VP4 Virtual Pedalboard
The VP4 I tested came with a power pack and a DIN 5-pin (female) to 3.5mm (male) adapter. The unit itself is 25.5cm x 16cm x 5.4cm; roughly one third the size of the other floor unit I’ve been using since 2011. In the user-facing top panel you’ve got a 4.3” (9cm x 5xcm) LCD screen; six multi-functional buttons for UI navigation; a master Select knob; and knobs for each of the four effects slots. Below that is a slightly raised panel with the four footswitches (1 through 4), each accompanied by its own LED light so you can tell what’s engaged and what’s bypassed during your set. On the back panel you’ve got four separate ¼” I/O ports (stereo L+R or Mono), two ¼” inputs for two separate expression pedals, SPDIF (in and out), USB, MIDI (in and out), 9V DC 1.3A input and a push-push on/off power toggle.

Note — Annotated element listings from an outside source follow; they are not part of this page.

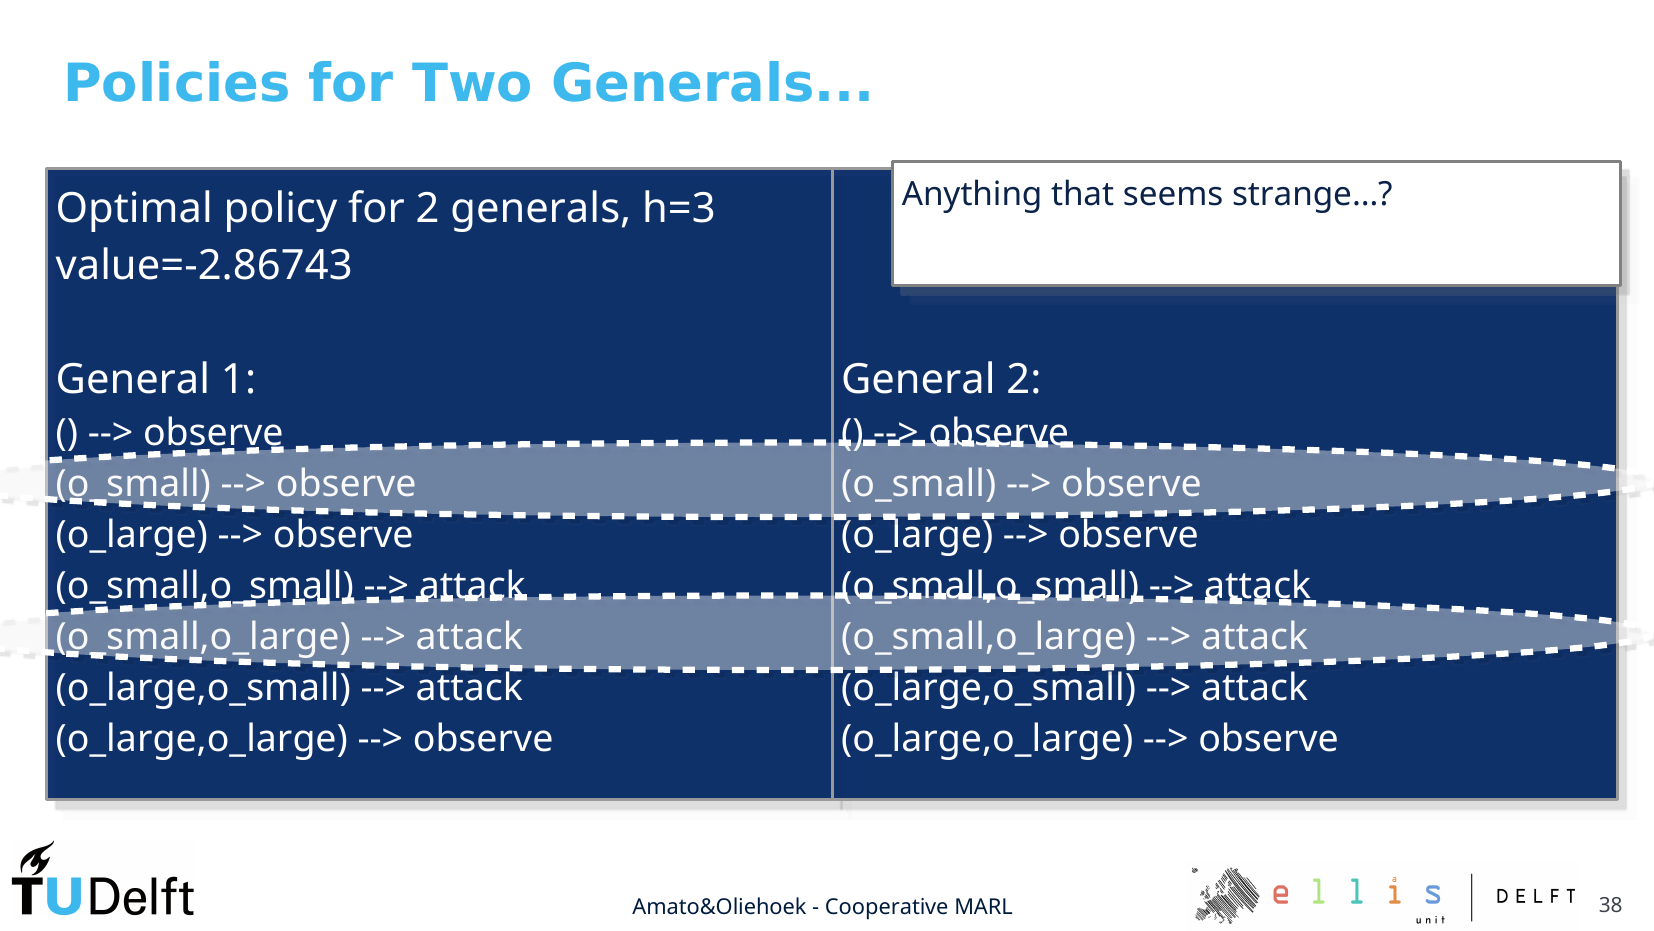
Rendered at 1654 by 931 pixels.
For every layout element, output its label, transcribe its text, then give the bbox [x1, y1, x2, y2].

text_box General 2: () --> observe (o_small) --> observe (o_large) --> observe (o_small,o_small) --> attack (o_small,o_large) --> attack (o_large,o_small) --> attack (o_large,o_large) --> observe [832, 168, 1618, 468]
text_box General 2: () --> observe (o_small) --> observe (o_large) --> observe (o_small,o_small) --> attack (o_small,o_large) --> attack (o_large,o_small) --> attack (o_large,o_large) --> observe [832, 491, 1618, 622]
title Policies for Two Generals... [63, 12, 1571, 112]
text_box [0, 595, 1654, 670]
picture [1186, 860, 1580, 931]
text_box b, F=6 [901, 286, 1618, 293]
text_box [0, 442, 1654, 518]
text_box Optimal policy for 2 generals, h=3 value=-2.86743 General 1: () --> observe (o_small) --> observe (o_large) --> observe (o_small,o_small) --> attack (o_small,o_large) --> attack (o_large,o_small) --> attack (o_large,o_large) --> observe [46, 168, 832, 460]
text_box Optimal policy for 2 generals, h=3 value=-2.86743 General 1: () --> observe (o_small) --> observe (o_large) --> observe (o_small,o_small) --> attack (o_small,o_large) --> attack (o_large,o_small) --> attack (o_large,o_large) --> observe [46, 500, 832, 613]
text_box Anything that seems strange…? [892, 161, 1621, 286]
text_box General 2: () --> observe (o_small) --> observe (o_large) --> observe (o_small,o_small) --> attack (o_small,o_large) --> attack (o_large,o_small) --> attack (o_large,o_large) --> observe [832, 644, 1618, 800]
picture [11, 840, 195, 917]
text_box Optimal policy for 2 generals, h=3 value=-2.86743 General 1: () --> observe (o_small) --> observe (o_large) --> observe (o_small,o_small) --> attack (o_small,o_large) --> attack (o_large,o_small) --> attack (o_large,o_large) --> observe [46, 653, 832, 800]
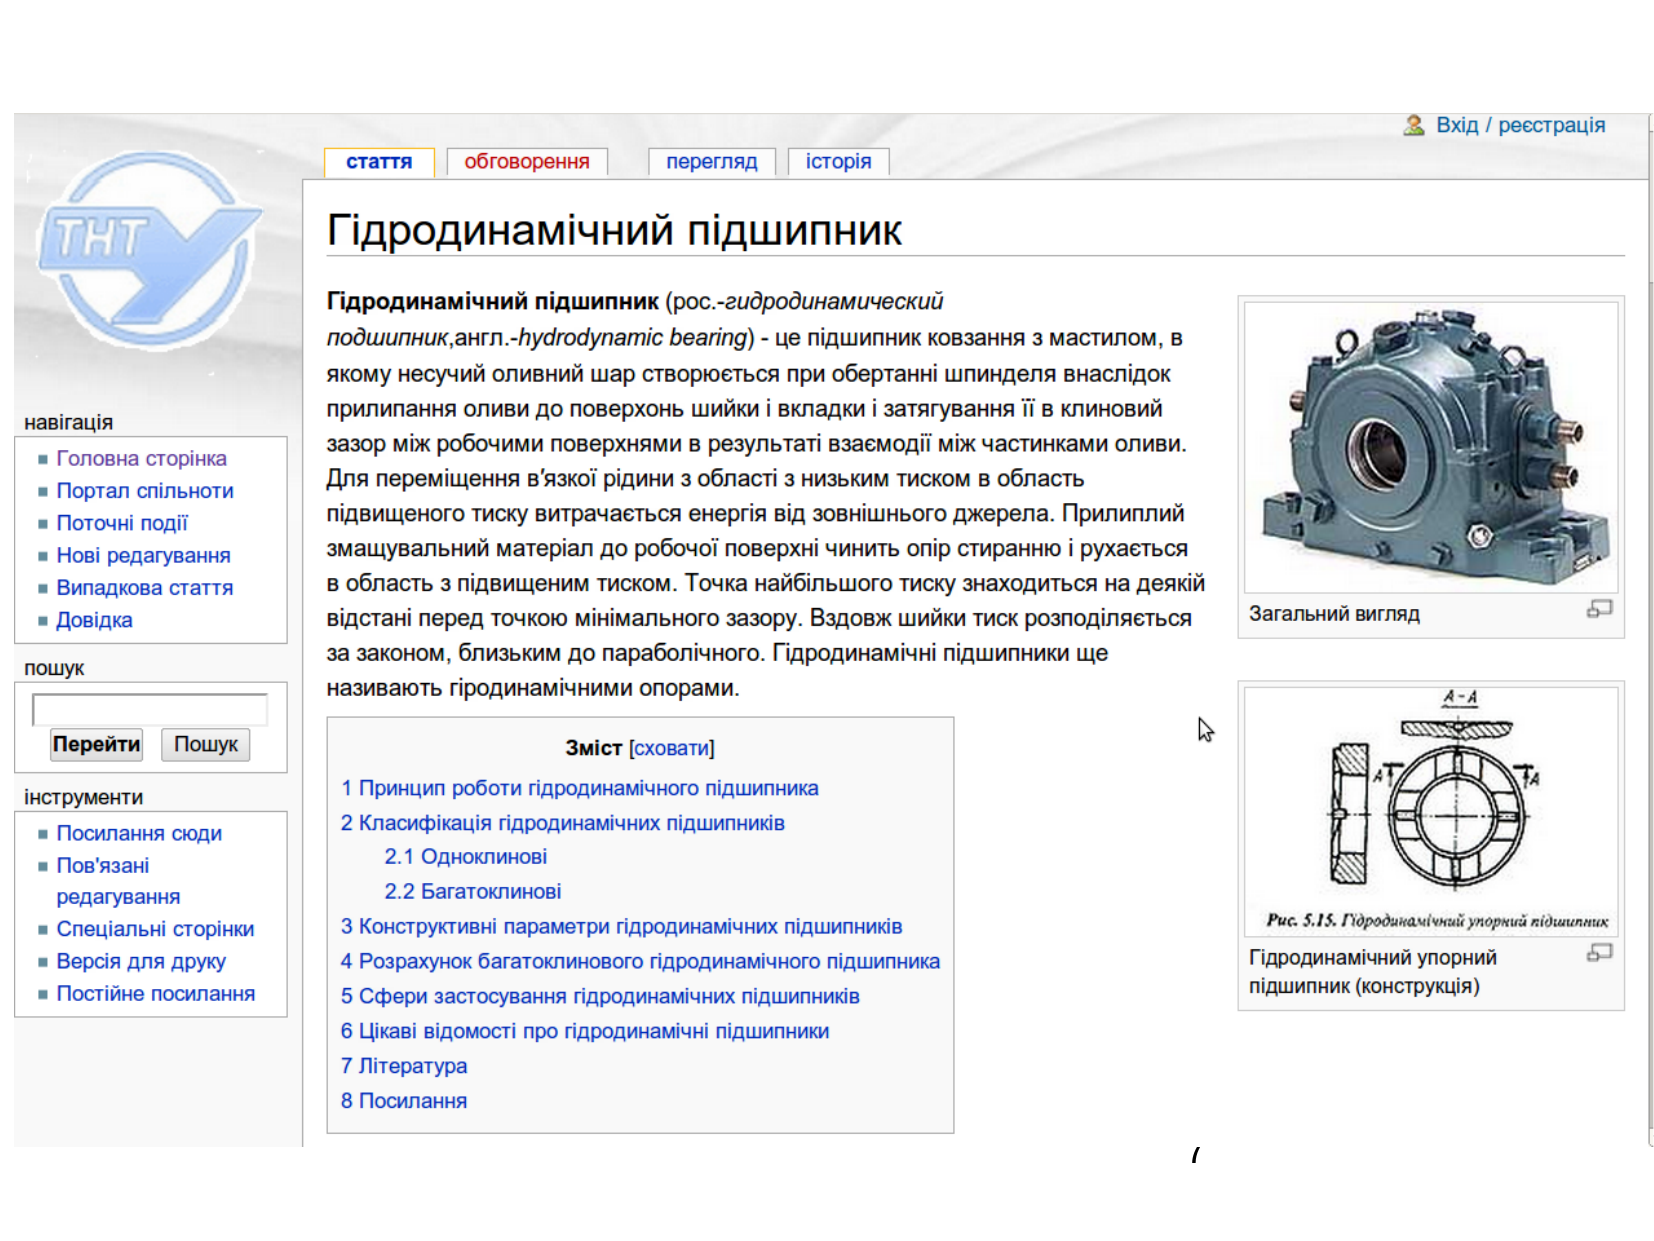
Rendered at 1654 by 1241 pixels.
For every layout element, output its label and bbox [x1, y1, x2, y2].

Sans instruction manual, it took me about 15 minutes to fully grasp the core function of the VP4. In a nutshell, you navigate the menus on the LCD screen to set up configurations of effects, and save them into groups for easy recall and navigation on the fly. The most obvious use case here is being able to seamlessly load separate effects chains within a setlist. There are three distinct layers to the way this works, which are called Modes. You can scroll between the three modes (Presets, Scenes and Effects) using the Select knob.
When you set up a configuration of four effects, you’re setting up a Scene. Let’s say your set opens with a song that requires a noise gate going into a tube compressor followed by TS808 overdrive and a digital reverb. But then for the second song, you might want to swap out that reverb for a flanger, and the overdrive for fuzz. No worries. You can just create a new Scene. Now when you’re in Scene mode, you can switch between Scene 1 (OD & reverb) and Scene 2 (fuzz & flanger) using the footswitches. And you’ve still got two more Scenes to configure within that Preset. Pressing and holding the far left or far right footswitch scrolls through individual Scenes (scrolling into adjacent Presets until you let go).
There are 104 Preset slots in total, grouped into 26 Banks; one for each letter of the alphabet. Each Bank has four Presets. For example, Bank A includes Presets A1, A2, A3 and A4. Out of the box, the first 80 Preset slots (A1 through T4) are pre-configured and distinctly themed. You’ve got everything from ‘Backpanel Dad Rock’ to ‘Spaghetti Western’ and ‘Gift of Djent 4CM’. Each one of those 80 Presets has four different pre-configured Scenes allocated to it, each Scene having four different effects. The other 24 Preset slots are empty, so you can configure new Presets from scratch. You can also edit and overwrite the existing themed Presets. This makes for a total of 416 full customisable Scenes. When you’re in Preset mode, the four footswitches are each assigned to the four Presets associated with that Bank.
The final mode is Effects mode, which enables you to bypass individual effects with each of the footswitches. It’s exactly like having four stompboxes on the floor in front of you. You set the parameters of each effect using the navigational buttons. Within each Scene and Preset you can assign master controls like input gate, comprehensive level control, EQ, effects routing, and a metronome which syncs up to MIDI.
The list of effects on offer is utterly ridiculous. You’ve got chorus, compressor, delay, drive, flanger, graphic EQ, parametric EQ, phaser, pitch, reverb… and that’s just scratching the surface. You can drill down even further by choosing from a list of models for each effect. There are 45 kinds of reverb, 63 kinds of drive and 28 kinds of delay to choose from.
As I write this, and I begin to comprehend the number of possible combinations you can load into the VP4, I can feel neurons firing as I imagine the possibilities, especially through the lens of pristine audio quality (a cornerstone of Fractal Audio’s reputation) and simplicity of use. My grip on reality is slipping. You shouldn’t be able to fit this much power into such a compact, easy to use package! But they did. If I can just get my hands on my own VP4, I may never need to buy another piece of guitar effects hardware ever again.